Domaine : Estampes-Gravures
© Muséum d'histoire naturelle. Le Havre. Collection Lesueur
Coll. Lesueur, n° 19 050-2
Un « Mozambique », esclave à l'Ile de France
Date de publication : Décembre 2006
Auteur : Luce-Marie ALBIGÈS
L’esclavage à l’Ile de France (Maurice)
Les Français s’installent au XVIIIe siècle, dans l’ancienne colonie hollandaise de Maurice et baptisent Ile-de-France cette escale qui facilite et protège la route de leurs bateaux vers l'Inde. L’adaptation du Code Noir à l'usage des Mascareignes, en 1723, favorise l’arrivée de milliers d’esclaves provenant en majorité de l’île de Madagascar et de l'Afrique orientale. L’île cultive le café et les plantes à épices, exploite le bois puis se lance, dans la seconde moitié du XVIIIe siècle, dans la culture lucrative de la canne à sucre, grande consommatrice de main d’œuvre. La population de l’île passe d’un millier d’habitants en 1735, à 20 000, en 1767, dont 15 000 esclaves. Sous la Révolution, la colonie rejette toute modification de son régime politique et social. En 1796, lorsqu'arrive l’expédition du gouvernement français porteuse du décret d’abolition de l’esclavage de 1794, les commissaires du gouvernement sont contraints de rembarquer et le système esclavagiste est maintenu.

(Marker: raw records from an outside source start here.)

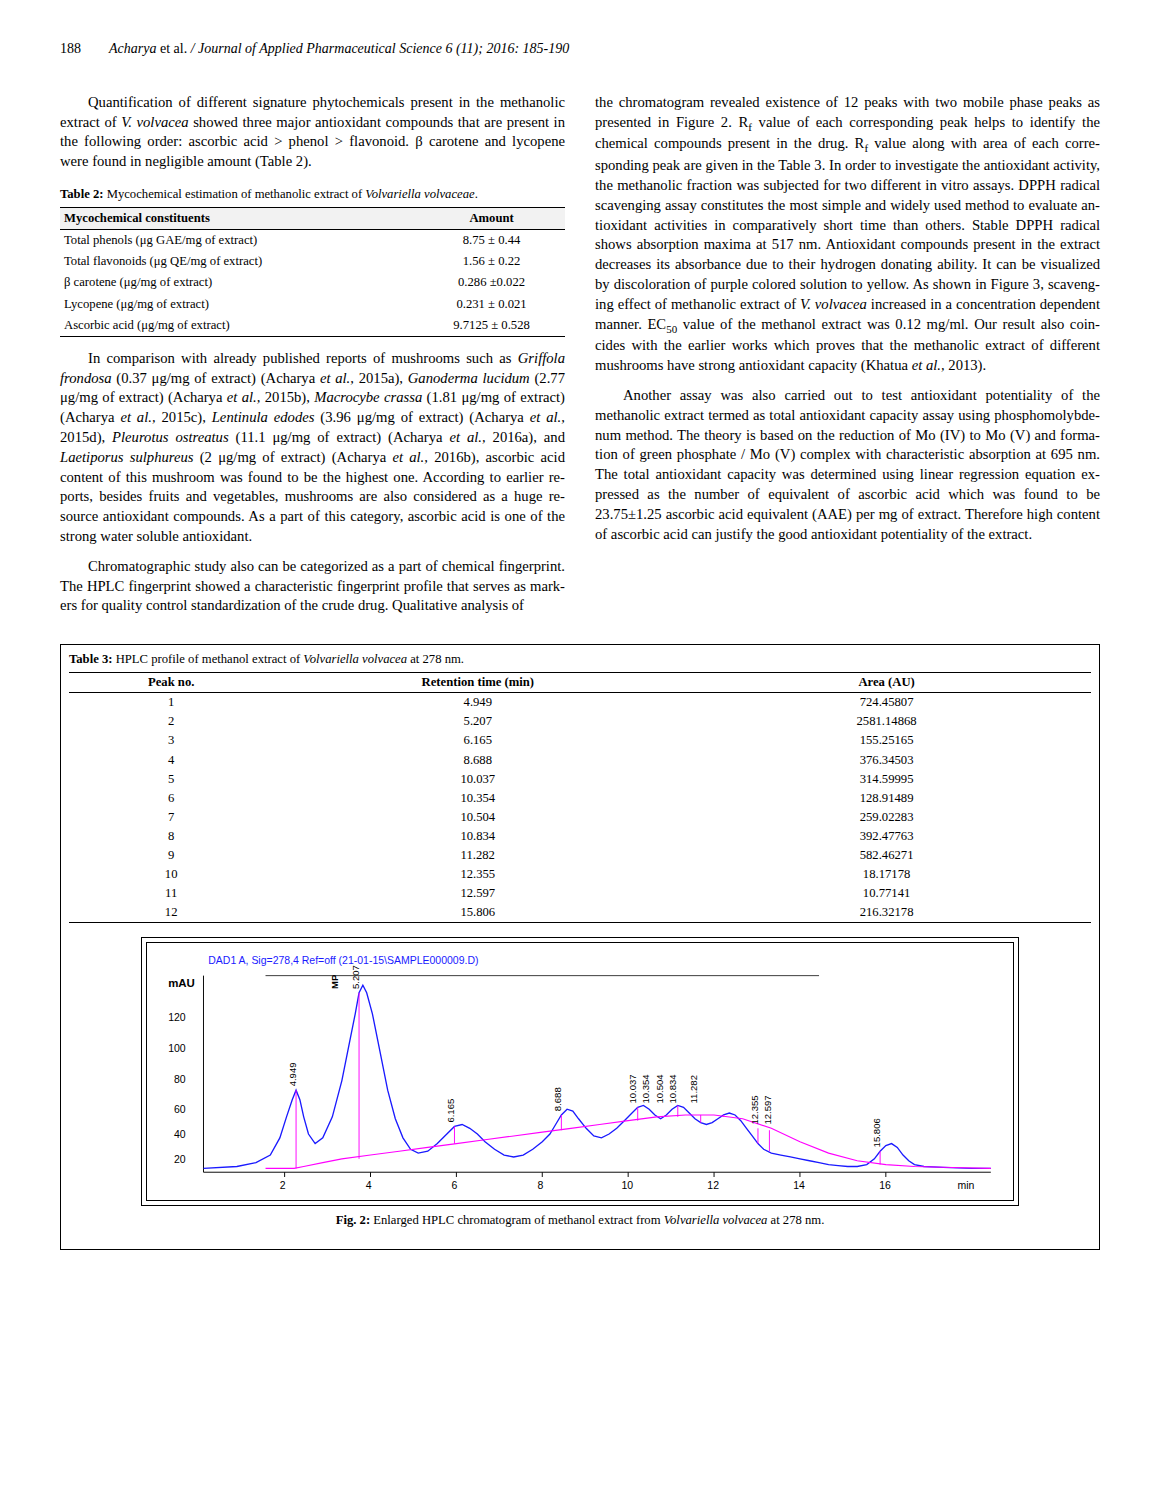188 Acharya et al. / Journal of Applied Pharmaceutical Science 6 (11); 2016: 185-190
Quantification of different signature phytochemicals present in the methanolic extract of V. volvacea showed three major antioxidant compounds that are present in the following order: ascorbic acid > phenol > flavonoid. β carotene and lycopene were found in negligible amount (Table 2).
Table 2: Mycochemical estimation of methanolic extract of Volvariella volvaceae.
| Mycochemical constituents | Amount |
| --- | --- |
| Total phenols (μg GAE/mg of extract) | 8.75 ± 0.44 |
| Total flavonoids (μg QE/mg of extract) | 1.56 ± 0.22 |
| β carotene (μg/mg of extract) | 0.286 ±0.022 |
| Lycopene (μg/mg of extract) | 0.231 ± 0.021 |
| Ascorbic acid (μg/mg of extract) | 9.7125 ± 0.528 |
In comparison with already published reports of mushrooms such as Griffola frondosa (0.37 μg/mg of extract) (Acharya et al., 2015a), Ganoderma lucidum (2.77 μg/mg of extract) (Acharya et al., 2015b), Macrocybe crassa (1.81 μg/mg of extract) (Acharya et al., 2015c), Lentinula edodes (3.96 μg/mg of extract) (Acharya et al., 2015d), Pleurotus ostreatus (11.1 μg/mg of extract) (Acharya et al., 2016a), and Laetiporus sulphureus (2 μg/mg of extract) (Acharya et al., 2016b), ascorbic acid content of this mushroom was found to be the highest one. According to earlier reports, besides fruits and vegetables, mushrooms are also considered as a huge resource antioxidant compounds. As a part of this category, ascorbic acid is one of the strong water soluble antioxidant.
Chromatographic study also can be categorized as a part of chemical fingerprint. The HPLC fingerprint showed a characteristic fingerprint profile that serves as markers for quality control standardization of the crude drug. Qualitative analysis of
the chromatogram revealed existence of 12 peaks with two mobile phase peaks as presented in Figure 2. Rf value of each corresponding peak helps to identify the chemical compounds present in the drug. Rf value along with area of each corresponding peak are given in the Table 3. In order to investigate the antioxidant activity, the methanolic fraction was subjected for two different in vitro assays. DPPH radical scavenging assay constitutes the most simple and widely used method to evaluate antioxidant activities in comparatively short time than others. Stable DPPH radical shows absorption maxima at 517 nm. Antioxidant compounds present in the extract decreases its absorbance due to their hydrogen donating ability. It can be visualized by discoloration of purple colored solution to yellow. As shown in Figure 3, scavenging effect of methanolic extract of V. volvacea increased in a concentration dependent manner. EC50 value of the methanol extract was 0.12 mg/ml. Our result also coincides with the earlier works which proves that the methanolic extract of different mushrooms have strong antioxidant capacity (Khatua et al., 2013).
Another assay was also carried out to test antioxidant potentiality of the methanolic extract termed as total antioxidant capacity assay using phosphomolybdenum method. The theory is based on the reduction of Mo (IV) to Mo (V) and formation of green phosphate / Mo (V) complex with characteristic absorption at 695 nm. The total antioxidant capacity was determined using linear regression equation expressed as the number of equivalent of ascorbic acid which was found to be 23.75±1.25 ascorbic acid equivalent (AAE) per mg of extract. Therefore high content of ascorbic acid can justify the good antioxidant potentiality of the extract.
Table 3: HPLC profile of methanol extract of Volvariella volvacea at 278 nm.
| Peak no. | Retention time (min) | Area (AU) |
| --- | --- | --- |
| 1 | 4.949 | 724.45807 |
| 2 | 5.207 | 2581.14868 |
| 3 | 6.165 | 155.25165 |
| 4 | 8.688 | 376.34503 |
| 5 | 10.037 | 314.59995 |
| 6 | 10.354 | 128.91489 |
| 7 | 10.504 | 259.02283 |
| 8 | 10.834 | 392.47763 |
| 9 | 11.282 | 582.46271 |
| 10 | 12.355 | 18.17178 |
| 11 | 12.597 | 10.77141 |
| 12 | 15.806 | 216.32178 |
DAD1 A, Sig=278,4 Ref=off (21-01-15\SAMPLE000009.D) mAU 120 100 80 60 40 20 2 4 6 8 10 12 14 16 min 4.949 5.207 6.165 8.688 10.037 10.354 10.504 10.834 11.282 12.355 12.597 15.806 MP
Fig. 2: Enlarged HPLC chromatogram of methanol extract from Volvariella volvacea at 278 nm.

Des esclaves de diverses ethnies
Cette estampe a été gravée d’après un dessin de Nicolas Martin Petit (1777-1804), l’un des artistes embarqués par le capitaine Baudin pour l’expédition aux terres australes partie de France en 1800. A l'Ile-de-France on appelait « Mozambiques » les esclaves noirs d’Afrique pour les distinguer des Malgaches, des Indiens ou encore des créoles nés sur l’île. Mais en réalité, les Noirs transportés depuis la côte orientale de l’Afrique pour devenir esclaves à l’Ile-de-France pouvaient provenir de n’importe quelle ethnie d’Afrique orientale.
Nicolas Petit fait escale deux fois à l’Ile-de-France avec l’expédition Baudin : en 1801, à l’aller, et plus longuement en 1803, au retour. Les scarifications spectaculaires de cet esclave intriguent sans doute ce jeune dessinateur ethnographe, mais il ne peut le représenter dans son milieu naturel comme il l’a fait pour les indigènes d’Australie, de Tasmanie ou de Timor, selon les principes adoptés par l’anthropologie naissante.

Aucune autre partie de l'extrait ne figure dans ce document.